My hearing dulled more when I repaired chainsaws for all of those years. It was already bad from working among mountains of woodchips in Georgia-Pacific's pulp mill.
But when, in UAF's Native Arts studio, I heard a half block of birch speak through my hands, I listened, and I listened carefully. It became a halibut; its mate, a whale. Its brothers became other halibut. One became an otter. Another a salmon. And I joked with other carvers about what the wood was telling me. Some few of them listened, but they didn't hear anything as they sketched lines for where they would cut as if their lines were scared. Both the carver and the wood had to obey those lines, which acquired the rigidity of iron bars.
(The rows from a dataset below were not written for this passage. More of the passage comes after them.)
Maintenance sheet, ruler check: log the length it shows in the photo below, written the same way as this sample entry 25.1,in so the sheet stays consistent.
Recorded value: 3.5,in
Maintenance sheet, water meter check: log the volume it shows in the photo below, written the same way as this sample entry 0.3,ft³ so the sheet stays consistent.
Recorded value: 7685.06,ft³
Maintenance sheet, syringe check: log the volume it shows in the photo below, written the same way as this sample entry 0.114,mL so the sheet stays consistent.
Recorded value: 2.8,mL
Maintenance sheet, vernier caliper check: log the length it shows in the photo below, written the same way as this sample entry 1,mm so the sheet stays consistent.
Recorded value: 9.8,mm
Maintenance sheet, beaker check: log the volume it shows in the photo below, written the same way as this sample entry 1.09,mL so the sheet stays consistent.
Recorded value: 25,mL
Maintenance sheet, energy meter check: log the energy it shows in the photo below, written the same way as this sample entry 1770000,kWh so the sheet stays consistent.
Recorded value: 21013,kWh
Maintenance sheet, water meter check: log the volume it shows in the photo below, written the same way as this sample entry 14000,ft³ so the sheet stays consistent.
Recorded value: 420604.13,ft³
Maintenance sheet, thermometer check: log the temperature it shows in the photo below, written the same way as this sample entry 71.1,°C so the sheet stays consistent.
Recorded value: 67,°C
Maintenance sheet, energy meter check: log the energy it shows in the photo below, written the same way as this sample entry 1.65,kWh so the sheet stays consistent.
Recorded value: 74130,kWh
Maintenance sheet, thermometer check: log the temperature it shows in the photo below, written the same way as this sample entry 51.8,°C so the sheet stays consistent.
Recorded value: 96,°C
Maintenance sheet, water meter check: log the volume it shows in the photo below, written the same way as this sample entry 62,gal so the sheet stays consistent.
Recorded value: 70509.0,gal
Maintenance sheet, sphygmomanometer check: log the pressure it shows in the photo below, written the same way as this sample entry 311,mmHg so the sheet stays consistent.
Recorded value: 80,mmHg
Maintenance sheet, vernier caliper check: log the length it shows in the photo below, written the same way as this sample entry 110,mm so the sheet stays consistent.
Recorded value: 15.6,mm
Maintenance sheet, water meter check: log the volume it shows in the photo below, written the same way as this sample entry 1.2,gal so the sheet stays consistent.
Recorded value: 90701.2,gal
But I was then as I am now, free to listen to what the wood tells me about itself. And why shouldn't I listen? We are partners in a joint venture, one in which I stand to profit most. So I have come to respect trees as living entities—I wasn't surprised to learn that young Douglas firs communicate with one another within a stand in ways we don't yet fully understand. When an insect species attack a fir, the tree begins emitting a sequence of esters until it finds one that repels those particular insects. Then every fir within the stand emits that effective ester without going through the sequence, even though the other trees aren't under attack. So if firs can talk to one another, why shouldn't they talk to me? Perhaps, it isn't as silly to apologize to a tree for cutting it as my grandfather would've thought.
I will keep on cutting trees for they are the continuation of life for me. I will continue to listen to them. But what the trees say isn't nearly as interesting as what I say they say as we talk about their resurrection.